Mary Ocher + Your Government: The WL Interview

Purveyors of: Performative, digestible subversion.

File next to: Norma Tanega, Vera Lynn, Nina Hagen, Klaus Nomi.

Playing: Sunday, May 19th at Arraymusic (155 Walnut Ave, Toronto).
Get your tickets here!

Mary Ocher is a creative storyteller, one who is never hesitant to use any medium or push boundaries to transmit thought and explore the ticks of humanity. Listen closely. Every piece of performance is a thesis and Mary is the speaker at the podium. Ocher’s prose feels like the voice of a grandchild asking “why?” to direct socio-political conflicts that followed her lineage. Pairing this voice with striking imagery, Mary’s narrative is born. Mary Ocher’s current work with Your Government reveals two drummers and two recent releases: The West Against The People and Faust Studio Sessions and Other Recordings. Wavelength’s Emma Bortolon-Vettor had a chance to ask the Berlin-based artist a few questions about her work before her highly anticipated Toronto performance on May 19th.

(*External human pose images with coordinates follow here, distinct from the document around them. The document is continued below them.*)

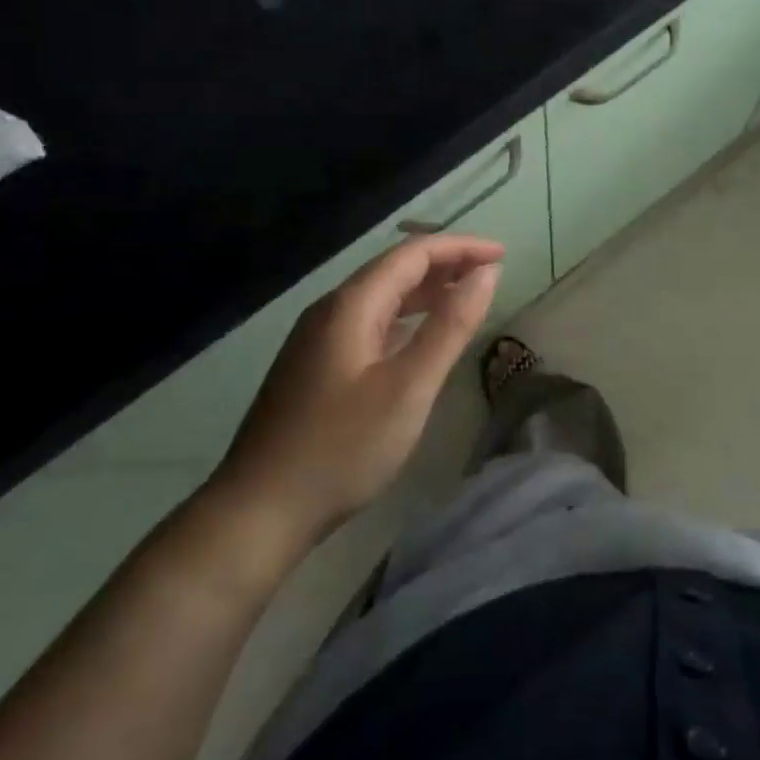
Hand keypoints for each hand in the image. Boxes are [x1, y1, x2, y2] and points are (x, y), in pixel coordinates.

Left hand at [210, 235, 502, 547]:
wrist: (257, 512)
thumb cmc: (341, 448)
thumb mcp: (409, 387)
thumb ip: (450, 326)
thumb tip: (486, 274)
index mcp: (351, 305)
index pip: (413, 254)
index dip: (461, 247)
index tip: (502, 255)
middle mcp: (330, 310)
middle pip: (394, 270)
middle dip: (446, 265)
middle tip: (491, 275)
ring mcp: (317, 339)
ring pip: (380, 298)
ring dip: (425, 292)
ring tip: (466, 298)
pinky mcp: (313, 367)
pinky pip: (368, 324)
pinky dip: (404, 319)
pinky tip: (419, 338)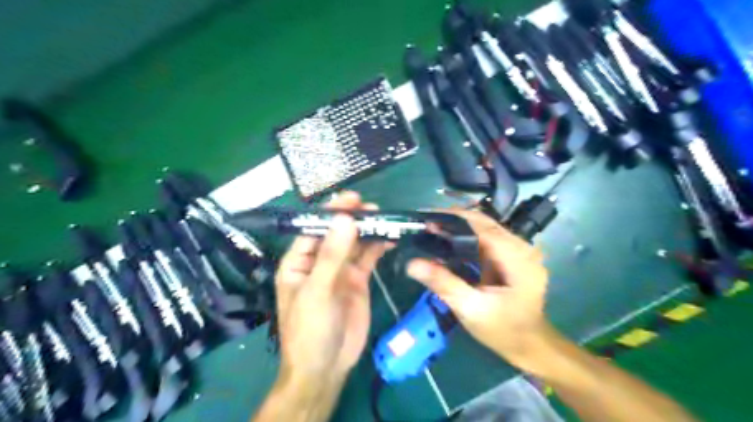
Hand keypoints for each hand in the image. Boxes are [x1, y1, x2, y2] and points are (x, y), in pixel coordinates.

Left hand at [276, 191, 393, 385]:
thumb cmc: (310, 330)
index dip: (332, 214)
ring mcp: (339, 271)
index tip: (352, 200)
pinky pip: (367, 258)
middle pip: (337, 234)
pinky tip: (388, 237)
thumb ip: (332, 256)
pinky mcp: (357, 281)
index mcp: (299, 262)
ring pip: (354, 244)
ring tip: (385, 218)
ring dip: (367, 231)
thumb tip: (345, 219)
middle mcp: (319, 262)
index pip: (315, 230)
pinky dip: (377, 247)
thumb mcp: (317, 291)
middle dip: (353, 220)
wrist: (326, 367)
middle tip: (373, 207)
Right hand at [409, 210, 551, 373]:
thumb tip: (412, 264)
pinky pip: (488, 238)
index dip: (454, 219)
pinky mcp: (514, 256)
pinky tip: (451, 240)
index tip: (427, 218)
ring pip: (486, 227)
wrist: (529, 345)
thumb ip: (443, 283)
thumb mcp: (470, 309)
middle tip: (426, 223)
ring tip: (434, 229)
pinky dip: (468, 236)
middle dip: (455, 220)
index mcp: (518, 259)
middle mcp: (523, 248)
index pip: (483, 228)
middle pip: (485, 223)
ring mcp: (520, 251)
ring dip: (460, 226)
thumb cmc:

What was your first instrument and what did you write with it?

My first instrument must have been the recorder, and I have used it on “The Irrevocable Temple” on the last record, but also in a Dorothy Ashby piece we’ve just recorded.


What goes into the design of your performances?

I’m not a very practical person, most of the time there would be big ideas that would go through many ears discussing how to achieve them, then we’d have to rethink everything and possibly change the entire concept to something a little more viable.

How was the rubbing sound in the beginning of “My Executioner” created?

With fingernails on the guitar strings, sometime I’d use a coin.

In your interview with Offshoot Magazine for the release of Origins of Evil, you said that the mentioning of Hitler is considered taboo in many countries. If you were to revisit this project, is there anything else you would have participants wear?

I made them wear the mustache, it was quite symbolic and it didn’t really need more than that. It gets scary when evil becomes taboo, then in turn denial, when it is so remote and isolated that we forget how easily things transform, hate becomes norm, and look where we are heading now, less than 10 years following this photography project.

How does your culture and upbringing influence the stories you tell?

Perhaps I tend to write a little too much about nationalism.

Given the incredible spanse of creative work that you do, what is your daily regimen? How do you stay disciplined?

Schedules, lots of little “to do” lists, structures – making time to spend with family and friends, then back to work.